Imagine drawing it at a scale of 1:240, so that it can represent a city area of 4.3 kilometres by 3.1 kilometres (1,350 ha), yet be detailed enough to show all the internal walls of every building.
Imagine it drawn, not on paper, but painstakingly inscribed by hand onto 150 slabs of the finest marble, to form a durable architectural survey weighing some 80-100 tonnes.
An ambitious undertaking? A folly? A fiction perhaps?
Such a plan was actually undertaken 1,800 years ago in Rome, during the reign of Severus. It was mounted on an interior wall in the Templum Pacis (Temple of Peace) adjacent to the Imperial Forum. Today, the plan is known as the Forma Urbis Romae, or the Severan Marble Plan.
This unique and remarkable object soon became neglected and eventually desecrated as the ancient Roman city fell, with the valuable marble slabs being reused for other building projects and even being burnt to make lime. What survived in-situ was quickly lost, becoming buried with other rubble at the foot of the wall.
It remained lost until 1562, when fragments were first excavated, arousing great excitement among antiquarians. This excitement was short lived however, and many of these pieces were again lost when they were reused a few years after during the construction of a garden for the Farnese family. Scholarly interest in the plan was only revived some 80 years later, when a project was undertaken to reassemble the existant fragments by Pietro Forrier, the curator of the Capitoline Museum, and his assistant Giovanni Battista Nolli (just six years before producing his own plan of the city).
Since this time further fragments have come to light sporadically in many different locations. Sometimes single pieces are unearthed, occasionally larger quantities have been found, including a cache of 451 of those that had been used in the Farnese project. The most recent piece was discovered during the construction of an underground passage in 2001.

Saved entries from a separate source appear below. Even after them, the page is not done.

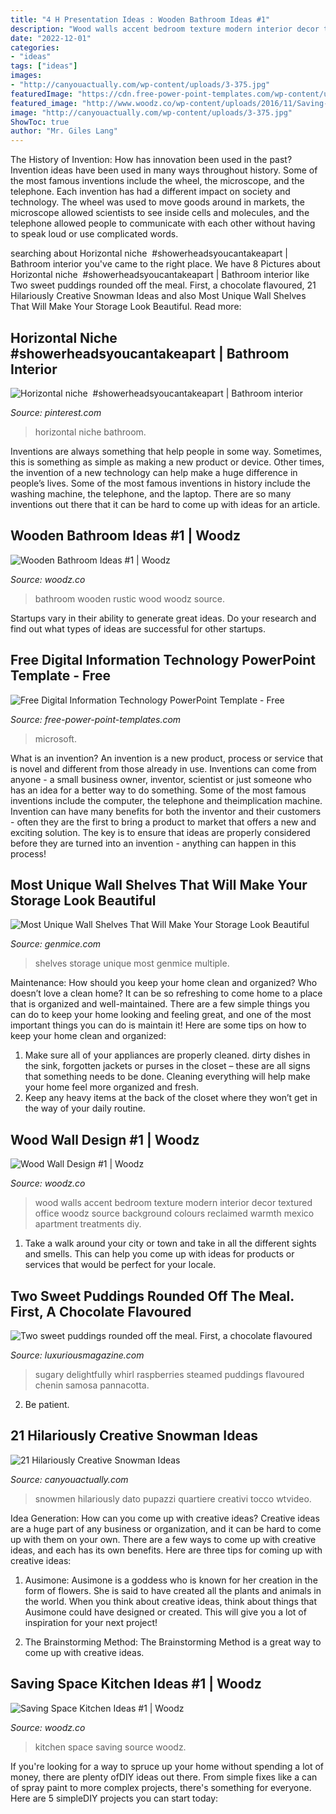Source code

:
 ```yaml
---
title: "4 H Presentation Ideas : Wooden Bathroom Ideas #1"
description: "Wood walls accent bedroom texture modern interior decor textured office woodz source background colours reclaimed warmth mexico apartment treatments diy"
date: "2022-12-01"
categories:
- "ideas"
tags: ["ideas"]
images:
- "http://canyouactually.com/wp-content/uploads/3-375.jpg"
featuredImage: "https://cdn.free-power-point-templates.com/wp-content/uploads/2019/06/160997-technology-template-4x3-1.jpg"
featured_image: "http://www.woodz.co/wp-content/uploads/2016/11/Saving-Space-Kitchen-Ideas-3.jpg"
image: "http://canyouactually.com/wp-content/uploads/3-375.jpg"
ShowToc: true
author: "Mr. Giles Lang"
---
```



The History of Invention: How has innovation been used in the past?
Invention ideas have been used in many ways throughout history. Some of the most famous inventions include the wheel, the microscope, and the telephone. Each invention has had a different impact on society and technology. The wheel was used to move goods around in markets, the microscope allowed scientists to see inside cells and molecules, and the telephone allowed people to communicate with each other without having to speak loud or use complicated words.

	

		
searching about Horizontal niche ️ #showerheadsyoucantakeapart | Bathroom interior you've came to the right place. We have 8 Pictures about Horizontal niche ️ #showerheadsyoucantakeapart | Bathroom interior like Two sweet puddings rounded off the meal. First, a chocolate flavoured, 21 Hilariously Creative Snowman Ideas and also Most Unique Wall Shelves That Will Make Your Storage Look Beautiful. Read more:
		
    
## Horizontal Niche ️ #showerheadsyoucantakeapart | Bathroom Interior

<img loading=lazy src="https://i.pinimg.com/736x/3c/60/64/3c6064ffece870ff8cf37958fe5197c6.jpg" onerror="this.onerror=null;this.src='https://tse2.mm.bing.net/th?id=OIP.yN8BLD_FWgXhlvQrIsGViwHaLI&amp;pid=15.1';" alt="Horizontal niche ️ #showerheadsyoucantakeapart | Bathroom interior">

_Source: pinterest.com_

>horizontal niche bathroom. 

	

Inventions are always something that help people in some way. Sometimes, this is something as simple as making a new product or device. Other times, the invention of a new technology can help make a huge difference in people’s lives. Some of the most famous inventions in history include the washing machine, the telephone, and the laptop. There are so many inventions out there that it can be hard to come up with ideas for an article.

    
## Wooden Bathroom Ideas #1 | Woodz

<img loading=lazy src="https://www.woodz.co/wp-content/uploads/2017/07/Bathroom-Ideas-1-WOODZ-1.jpg" onerror="this.onerror=null;this.src='https://tse2.mm.bing.net/th?id=OIP.Sbx81poFFrEHzW-VsXaqTQHaJ3&amp;pid=15.1';" alt="Wooden Bathroom Ideas #1 | Woodz">

_Source: woodz.co_

>bathroom wooden rustic wood woodz source. 

	

Startups vary in their ability to generate great ideas. Do your research and find out what types of ideas are successful for other startups.

    
## Free Digital Information Technology PowerPoint Template - Free

<img loading=lazy src="https://cdn.free-power-point-templates.com/wp-content/uploads/2019/06/160997-technology-template-4x3-1.jpg" onerror="this.onerror=null;this.src='https://tse4.mm.bing.net/th?id=OIP.tHZKfV6Alc7eWD15v4n46gHaFj&amp;pid=15.1';" alt="Free Digital Information Technology PowerPoint Template - Free">

_Source: free-power-point-templates.com_

>microsoft. 

	

What is an invention?
An invention is a new product, process or service that is novel and different from those already in use. Inventions can come from anyone - a small business owner, inventor, scientist or just someone who has an idea for a better way to do something. Some of the most famous inventions include the computer, the telephone and theimplication machine. 
Invention can have many benefits for both the inventor and their customers - often they are the first to bring a product to market that offers a new and exciting solution. The key is to ensure that ideas are properly considered before they are turned into an invention - anything can happen in this process!

    
## Most Unique Wall Shelves That Will Make Your Storage Look Beautiful

<img loading=lazy src="https://genmice.com/design-ideas/Most-Unique-Wall-Shelves-That-Will-Make-Your-Storage-Look-Be/952.jpeg" onerror="this.onerror=null;this.src='https://tse1.mm.bing.net/th?id=OIP.t3k0ozPdOE4DBxYBzQnVSwAAAA&amp;pid=15.1';" alt="Most Unique Wall Shelves That Will Make Your Storage Look Beautiful">

_Source: genmice.com_

>shelves storage unique most genmice multiple. 

	

Maintenance: How should you keep your home clean and organized?
Who doesn’t love a clean home? It can be so refreshing to come home to a place that is organized and well-maintained. There are a few simple things you can do to keep your home looking and feeling great, and one of the most important things you can do is maintain it! Here are some tips on how to keep your home clean and organized: 
1. Make sure all of your appliances are properly cleaned. dirty dishes in the sink, forgotten jackets or purses in the closet – these are all signs that something needs to be done. Cleaning everything will help make your home feel more organized and fresh. 
2. Keep any heavy items at the back of the closet where they won’t get in the way of your daily routine.

    
## Wood Wall Design #1 | Woodz

<img loading=lazy src="http://www.woodz.co/wp-content/uploads/2016/11/Wood-Wall-2.jpg" onerror="this.onerror=null;this.src='https://tse4.mm.bing.net/th?id=OIP.plZqsvx6yG75dgVEZWZPygHaLM&amp;pid=15.1';" alt="Wood Wall Design #1 | Woodz">

_Source: woodz.co_

>wood walls accent bedroom texture modern interior decor textured office woodz source background colours reclaimed warmth mexico apartment treatments diy. 

	

1. Take a walk around your city or town and take in all the different sights and smells. This can help you come up with ideas for products or services that would be perfect for your locale. 

    
## Two Sweet Puddings Rounded Off The Meal. First, A Chocolate Flavoured

<img loading=lazy src="https://www.luxuriousmagazine.com/wp-content/uploads/2013/03/dessert2.jpg" onerror="this.onerror=null;this.src='https://tse1.mm.bing.net/th?id=OIP.c48TZ_-G3OYvWmHHU2i_nwHaKL&amp;pid=15.1';" alt="Two sweet puddings rounded off the meal. First, a chocolate flavoured">

_Source: luxuriousmagazine.com_

>sugary delightfully whirl raspberries steamed puddings flavoured chenin samosa pannacotta. 

	

2. Be patient.

    
## 21 Hilariously Creative Snowman Ideas

<img loading=lazy src="http://canyouactually.com/wp-content/uploads/3-375.jpg" onerror="this.onerror=null;this.src='https://tse3.mm.bing.net/th?id=OIP.l3wW7uPphgrYg80V-tCPUAHaJ4&amp;pid=15.1';" alt="21 Hilariously Creative Snowman Ideas">

_Source: canyouactually.com_

>snowmen hilariously dato pupazzi quartiere creativi tocco wtvideo. 

	

Idea Generation: How can you come up with creative ideas?
Creative ideas are a huge part of any business or organization, and it can be hard to come up with them on your own. There are a few ways to come up with creative ideas, and each has its own benefits. Here are three tips for coming up with creative ideas:
1. Ausimone: Ausimone is a goddess who is known for her creation in the form of flowers. She is said to have created all the plants and animals in the world. When you think about creative ideas, think about things that Ausimone could have designed or created. This will give you a lot of inspiration for your next project!

2. The Brainstorming Method: The Brainstorming Method is a great way to come up with creative ideas.

    
## Saving Space Kitchen Ideas #1 | Woodz

<img loading=lazy src="http://www.woodz.co/wp-content/uploads/2016/11/Saving-Space-Kitchen-Ideas-3.jpg" onerror="this.onerror=null;this.src='https://tse4.mm.bing.net/th?id=OIP.sLEA-JGO9qVTZdZhPdRcyQHaFj&amp;pid=15.1';" alt="Saving Space Kitchen Ideas #1 | Woodz">

_Source: woodz.co_

>kitchen space saving source woodz. 

	

If you're looking for a way to spruce up your home without spending a lot of money, there are plenty ofDIY ideas out there. From simple fixes like a can of spray paint to more complex projects, there's something for everyone. Here are 5 simpleDIY projects you can start today:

Today, there are a total of 1,186 known fragments that have been recovered, representing about 10-15% of the original plan. They are inaccessible to the public, except for very occasional temporary exhibitions of a few selected fragments, and are stored in crates at the Museum of Roman Civilisation at EUR. A digital project currently being undertaken by Stanford University aims to comprehensively record all of the fragments and to make the plan widely accessible for the first time.